Bash – the most elegant way to remove a path from the $PATH variable in Bash


Or more generally, how do I remove an item from a colon-separated list in a Bash environment variable?

I thought I had seen a simple way to do this years ago, using the more advanced forms of Bash variable expansion, but if so I've lost track of it. A quick search of Google turned up surprisingly few relevant results and none that I would call "simple" or "elegant". For example, two methods using sed and awk, respectively:

PATH=$(echo $PATH | sed -e 's;:\?/home/user/bin;;' -e 's;/home/user/bin:\?;;')
PATH=!(awk -F: '{for(i=1;i<=NF;i++){if(!($i in a)){a[$i];printf s$i;s=":"}}}'<<<$PATH)

Does nothing straightforward exist?

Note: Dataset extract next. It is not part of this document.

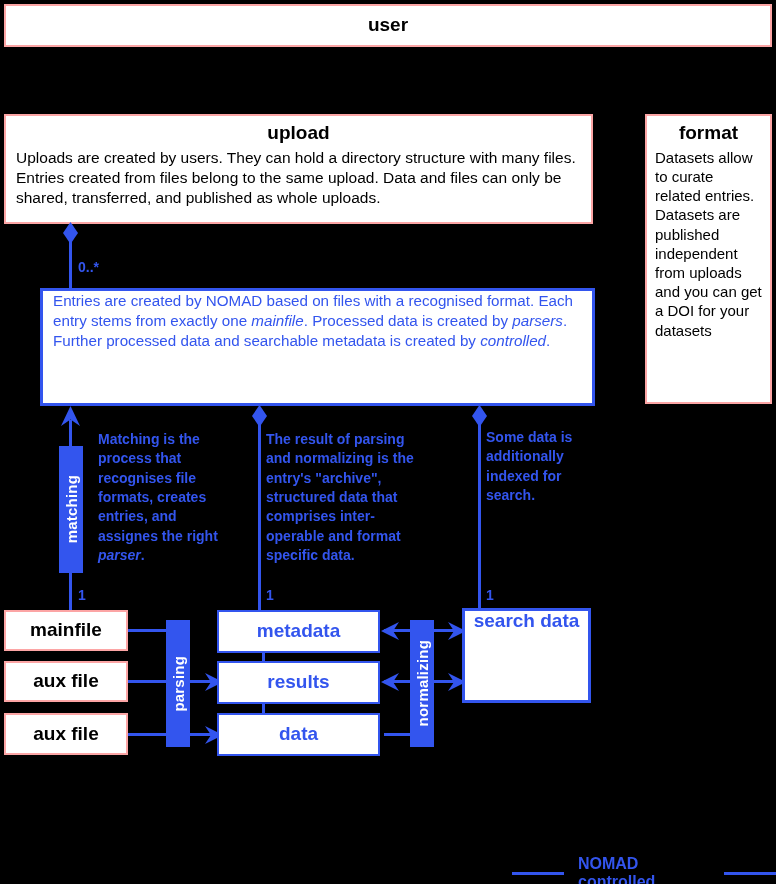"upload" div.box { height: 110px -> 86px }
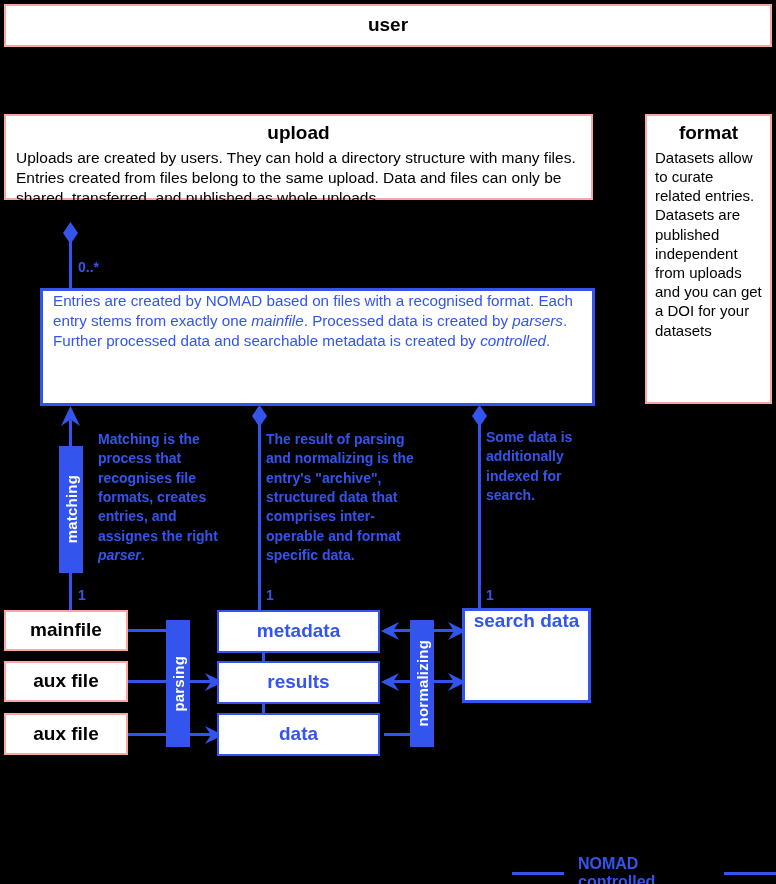"format" div.title { text: format -> formats }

Is there anything analogous to a split() function in Bash?

It looks like I need to apologize for my intentionally-vague question; I was less interested in solving a specific use-case than in provoking good discussion. Fortunately, I got it!

There are some very clever techniques here. In the end, I've added the following three functions to my toolbox. The magic happens in path_remove, which is based largely on Martin York's clever use of awk's RS variable.

path_append ()  { path_remove $1; export PATH="$PATH:$1"; }
path_prepend () { path_remove $1; export PATH="$1:$PATH"; }
path_remove ()  { export PATH=`echo -n $PATH | awk -v RS=: -v ORS=: '$0 != "'$1'"' | sed 's/:$//'`; }

The only real cruft in there is the use of sed to remove the trailing colon. Considering how straightforward the rest of Martin's solution is, though, I'm quite willing to live with it!

Related question: How do I manipulate $PATH elements in shell scripts?

Best Solution

My dirty hack:

echo ${PATH} > t1
vi t1
export PATH=$(cat t1)